'''

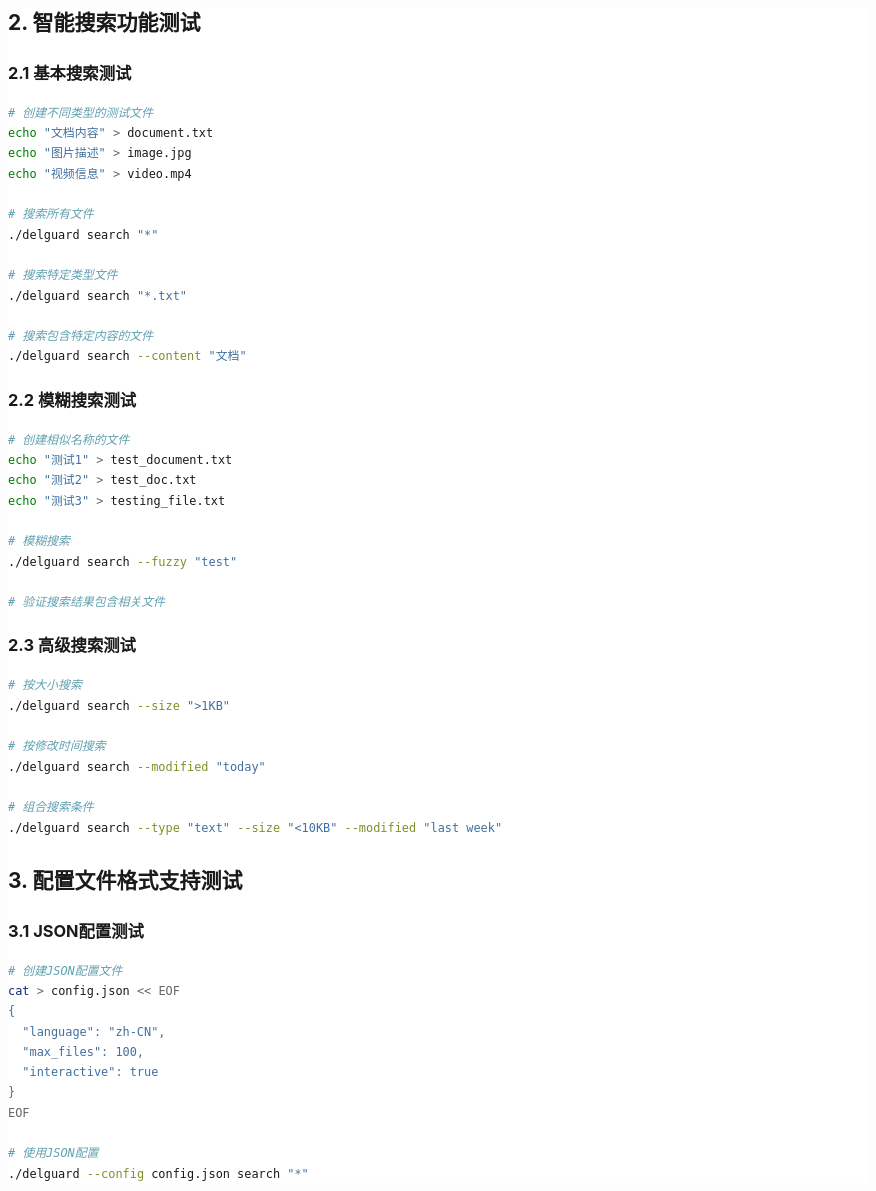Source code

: ## 2. 智能搜索功能测试

### 2.1 基本搜索测试
```bash
# 创建不同类型的测试文件
echo "文档内容" > document.txt
echo "图片描述" > image.jpg
echo "视频信息" > video.mp4

# 搜索所有文件
./delguard search "*"

# 搜索特定类型文件
./delguard search "*.txt"

# 搜索包含特定内容的文件
./delguard search --content "文档"
```

### 2.2 模糊搜索测试
```bash
# 创建相似名称的文件
echo "测试1" > test_document.txt
echo "测试2" > test_doc.txt
echo "测试3" > testing_file.txt

# 模糊搜索
./delguard search --fuzzy "test"

# 验证搜索结果包含相关文件
```

### 2.3 高级搜索测试
```bash
# 按大小搜索
./delguard search --size ">1KB"

# 按修改时间搜索
./delguard search --modified "today"

# 组合搜索条件
./delguard search --type "text" --size "<10KB" --modified "last week"
```

## 3. 配置文件格式支持测试

### 3.1 JSON配置测试
```bash
# 创建JSON配置文件
cat > config.json << EOF
{
  "language": "zh-CN",
  "max_files": 100,
  "interactive": true
}
EOF

# 使用JSON配置
./delguard --config config.json search "*"
```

'''

- [Problem to work on]:
Print each line of the listing exactly and include no pictures.

- [Response]:
Source code

: ## 2. 智能搜索功能测试

### 2.1 基本搜索测试
```bash
# 创建不同类型的测试文件
echo "文档内容" > document.txt
echo "图片描述" > image.jpg
echo "视频信息" > video.mp4

# 搜索所有文件
./delguard search "*"

# 搜索特定类型文件
./delguard search "*.txt"

# 搜索包含特定内容的文件
./delguard search --content "文档"
```

### 2.2 模糊搜索测试
```bash
# 创建相似名称的文件
echo "测试1" > test_document.txt
echo "测试2" > test_doc.txt
echo "测试3" > testing_file.txt

# 模糊搜索
./delguard search --fuzzy "test"

# 验证搜索结果包含相关文件
```

### 2.3 高级搜索测试
```bash
# 按大小搜索
./delguard search --size ">1KB"

# 按修改时间搜索
./delguard search --modified "today"

# 组合搜索条件
./delguard search --type "text" --size "<10KB" --modified "last week"
```

## 3. 配置文件格式支持测试

### 3.1 JSON配置测试
```bash
# 创建JSON配置文件
cat > config.json << EOF
{
  "language": "zh-CN",
  "max_files": 100,
  "interactive": true
}
EOF

# 使用JSON配置
./delguard --config config.json search "*"
```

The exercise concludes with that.